|The cast of American Hustle|
"Sometimes all you have in life are fucked-up, poisonous choices."
Irving Rosenfeld (Christian Bale) is a married con artist/loan shark with a really elaborate comb-over who works with his lover, Sydney (Amy Adams), in conning desperate and larcenous people out of their money. They get caught by arrogant, ambitious agent Richie DiMaso (Bradley Cooper), who tells them they can stay out of jail if they help him in a sting operation. The target for entrapment is Atlantic City mayor Carmine Polito (Jeremy Renner of Mission Impossible -- Ghost Protocol), who needs money to bring gambling to AC [this takes place in the late seventies]. When Polito begins making deals with gambling experts who happen to be mobsters, such as Victor Tellegio (Robert De Niro), Richie, who begins an affair with Sydney, figures he can bring down even bigger fish than Polito.
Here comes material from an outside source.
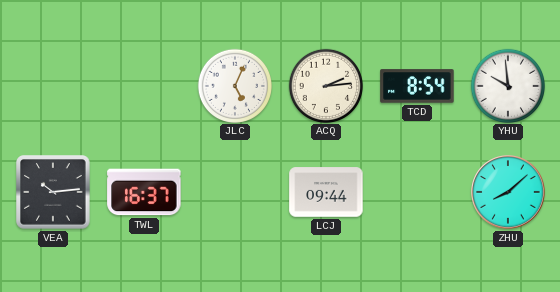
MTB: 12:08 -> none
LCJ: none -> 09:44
Realizing they are the ones the gangsters will go after when the whole thing blows up, Irving and Sydney come up with a secret counter-scheme, but will Irving's jealous wife, Rosalyn (Jennifer Lawrence), cause more problems than they can handle? American Hustle is an okay movie with some clever moments and a fairly satisfying ending, but it's incredible that it won an Oscar as Best Picture -- all four lead actors won Oscars as well -- proving that studio backing and aggressiveness can and often is more responsible for the garnering of awards than genuine quality. The acting is okay [but never outstanding] for the most part -- one could single out Bale [American Psycho] for his character role -- but the cast members all seem to be exuding personality in a naturalistic manner rather than acting [a common occurrence in modern-day movies]. Also the movie is played as a black comedy, which is also typical of many new movies, and has not a single likable character. It also has senseless scenes, such as a girl-on-girl kiss between wife and startled mistress in a ladies room, that seem thrown in for titillation and nothing else. American Hustle also tells an 80 minute story in two and a half hours! It in no way compares to great con man/film noir classics of the past such as Too Late for Tears/Killer Bait.
Verdict: This isn't terrible, but a masterpiece with truly great acting it is not. **1/2.